Cold regions experience some of the most dynamic hydrodynamic processes on the planet and are undergoing rapid environmental change from rising sea levels, increased storms, and melting permafrost. While there is no universally accepted definition of a cold region or cold climate, it generally includes regions that experience harsh winter storms and ice, scouring currents for at least part of the year. These harsh environments may also limit substrate and vegetation options and are often remote posing additional logistics and travel challenges to working in these regions. The entire coastline of Canada, and parts of the U.S. northeast and Pacific northwest coasts, Great Lakes, and Alaska are situated in cold regions.

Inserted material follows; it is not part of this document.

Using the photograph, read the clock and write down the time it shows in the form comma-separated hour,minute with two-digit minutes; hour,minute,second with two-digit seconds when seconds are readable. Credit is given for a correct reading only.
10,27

The 5-day event featured field visits, a two-day symposium for development of Canada-specific natural infrastructure guidelines and a workshop to engage critical discourse around the feasibility of nature-based adaptation to climate change by defining successful cases, developing frameworks, and mobilizing collective lessons learned.
Dr. Jeff King, Deputy Lead for the EWN Program was the invited keynote speaker for the event. He emphasized cross-border collaboration and knowledge sharing between the countries as a way to accelerate the use of nature-based solutions. He identified six knowledge gaps and barriers: engineering methods and standards, improved benefit/cost analysis, monitoring and evaluation of performance, integration of people and policy, governance specific to NBS, education and training at all levels.
As part of the event, a symposium was held to support chapter development for a Canadian Engineering Guidance document focused on cold regions. This document will build on USACE’s 2021 International NNBF Guidelines by focusing on rocky shores, permafrost, and beaches in cold regions. This was an opportunity for EWN to share lessons learned, from development of the International NNBF Guidelines and subsequent research, with Canada.
Presented in collaboration with the National Research Council and Coastal Zone Canada’s Cold Regions Shorelines Community of Practice, this combined event connected coastal practitioners, coastal engineers, natural and social scientists, professors, students, planners, politicians, and Indigenous groups.